Esta situação [divulgação de um filme privado que os participantes quereriam manter privado] tem alguma coisa em comum com com uma praga que nos últimos anos entrou a pés juntos no debate público, a divulgação de notícias falsas nas redes sociais para incutir opiniões e, em determinados casos, encorajar à acção quem as toma por verdadeiras. Que é o facto de quem o faz, ou quem defende que quem o faz não deva ser penalizado por fazê-lo, não estar a fazer mais do que dispôr da sua liberdade de expressão do modo que bem entende, divulgando mentiras ou o filme pornográfico da colega de trabalho, e a liberdade de expressão dever ser inalienável.
A liberdade de expressão é, se me perguntarem a minha opinião, inalienável.
Posto isto, que a divulgação de informações íntimas pode provocar danos graves às vítimas da devassa ficou mais do que provado no suicídio de V., e não seria sequer preciso um fim tão trágico para haver danos, qualquer pedido de divórcio, crise conjugal, arrufo ou até um não te convido para a minha festa em querendo ela ir à festa dele poderiam ser danos originados pela brincadeira, mesmo que fosse apenas parva e não mal intencionada.

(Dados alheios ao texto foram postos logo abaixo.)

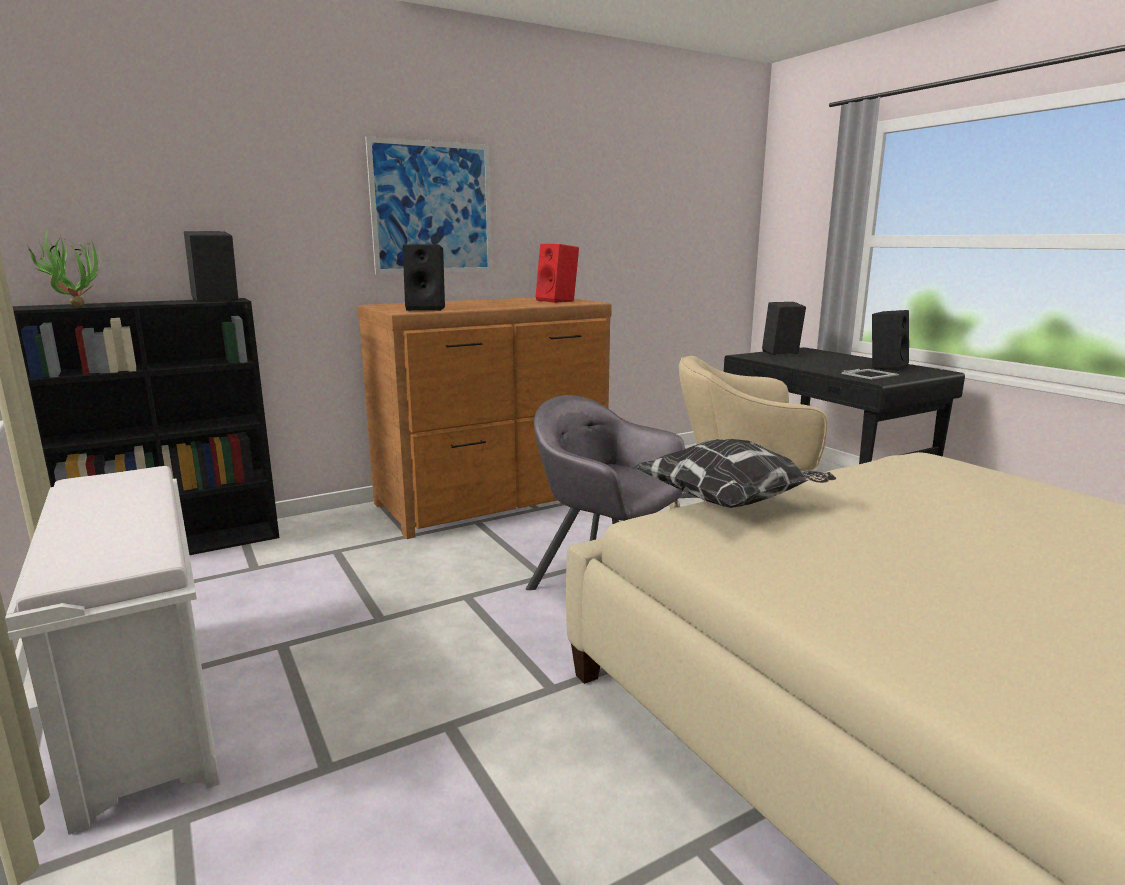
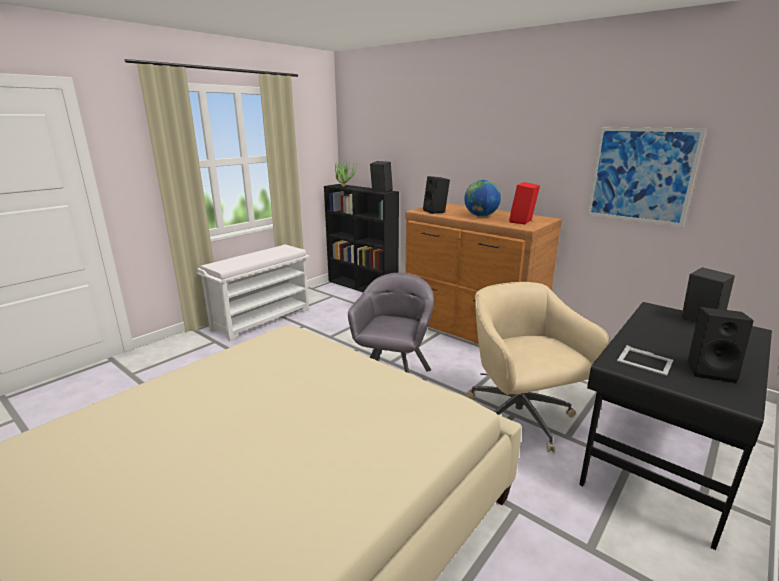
camera: 70 degrees right, 5 degrees up
(432, 208) = (487, 153): picture -> picture (641, 175)
(496, 304) = (481, 216): none -> globe
(731, 503) = (318, 344): pillow -> none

A divulgação de notícias falsas também tem, e a de notícias que insinuam comportamentos tão censuráveis ou perigosos de grupos de cidadãos que pode encorajar outros a reagir contra eles, eventualmente de modo agressivo, pode ter consequências tão trágicas como, ou muito mais trágicas do que, o suicídio de V..
Tem havido atentados terroristas cometidos por gente, normalmente com pouca capacidade de discernimento e alguma predisposição para a violência, e há sempre gente assim em todo o lado, que foi radicalizada nas redes sociais através de notícias falsas que lhes incutiram a convicção que enfrentam ameaças graves, às vezes a convicção que estão no meio de uma guerra de civilizações de que os mais apáticos ou distraídos não se conseguem aperceber mas que eles e quem os informa sabem que está em curso, e que é vital reagir com determinação e urgência a essas ameaças para salvar alguém, eventualmente salvar a civilização.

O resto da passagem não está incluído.